Paul ran aft as the bark entered upon her task and stood for a moment beside Emily. The intoxication which she had first experienced alone at the wheel was again upon her. The breeze was dusting loose wisps of her hair into a halo which the sun burnished with fire. Bosom heaving, eyes alight, her whole virgin being alive, a-thrill with love and the sensation of the Daphne's motion, she presented a figure which would have given fame to any brush that could have limned it. She might have been Daphne herself, not fleeing from, but hastening with her fresh treasures to meet Apollo.
Paul felt that he dare not speak. He put his hand on the wheel to haul the bark half a point closer to the wind.
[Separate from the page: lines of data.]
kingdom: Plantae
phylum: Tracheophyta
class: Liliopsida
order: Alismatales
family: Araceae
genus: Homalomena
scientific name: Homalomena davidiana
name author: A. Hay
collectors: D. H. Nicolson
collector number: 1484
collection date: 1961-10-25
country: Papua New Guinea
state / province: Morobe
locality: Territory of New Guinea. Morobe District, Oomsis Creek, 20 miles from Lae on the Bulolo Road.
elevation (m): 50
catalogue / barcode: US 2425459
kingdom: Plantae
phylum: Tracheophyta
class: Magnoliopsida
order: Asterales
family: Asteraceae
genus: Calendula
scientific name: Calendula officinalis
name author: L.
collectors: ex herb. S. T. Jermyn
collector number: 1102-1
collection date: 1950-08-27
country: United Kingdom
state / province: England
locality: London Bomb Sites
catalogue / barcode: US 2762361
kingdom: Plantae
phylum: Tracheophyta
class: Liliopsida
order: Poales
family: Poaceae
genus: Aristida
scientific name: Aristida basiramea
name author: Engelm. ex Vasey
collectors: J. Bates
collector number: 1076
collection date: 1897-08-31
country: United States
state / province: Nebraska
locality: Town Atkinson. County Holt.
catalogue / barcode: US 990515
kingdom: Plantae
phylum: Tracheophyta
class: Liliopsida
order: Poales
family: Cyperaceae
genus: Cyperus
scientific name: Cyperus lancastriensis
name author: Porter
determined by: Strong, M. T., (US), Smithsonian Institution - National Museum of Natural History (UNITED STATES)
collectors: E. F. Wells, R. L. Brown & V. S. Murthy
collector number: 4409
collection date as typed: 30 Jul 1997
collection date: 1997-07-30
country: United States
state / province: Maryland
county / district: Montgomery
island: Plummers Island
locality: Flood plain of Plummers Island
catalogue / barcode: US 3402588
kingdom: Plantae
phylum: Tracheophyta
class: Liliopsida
As he drew it away Emily touched it impulsively.
"Good strong, honest man's hand," she murmured.
Their eyes met in a flash in which her soul called to his and trembled when echo only seemed to answer it.
Paul turned abruptly away to stray the patent log over the taffrail. Then he went forward in silence. When he found himself a few minutes later staring out over the weather bow he wondered how he had gotten there. And the gold woman, watching him until he disappeared, kissed the wheel spoke his hand had touched and even again in the sweet agony of her love when she saw that it was flecked with the blood of his storm travail.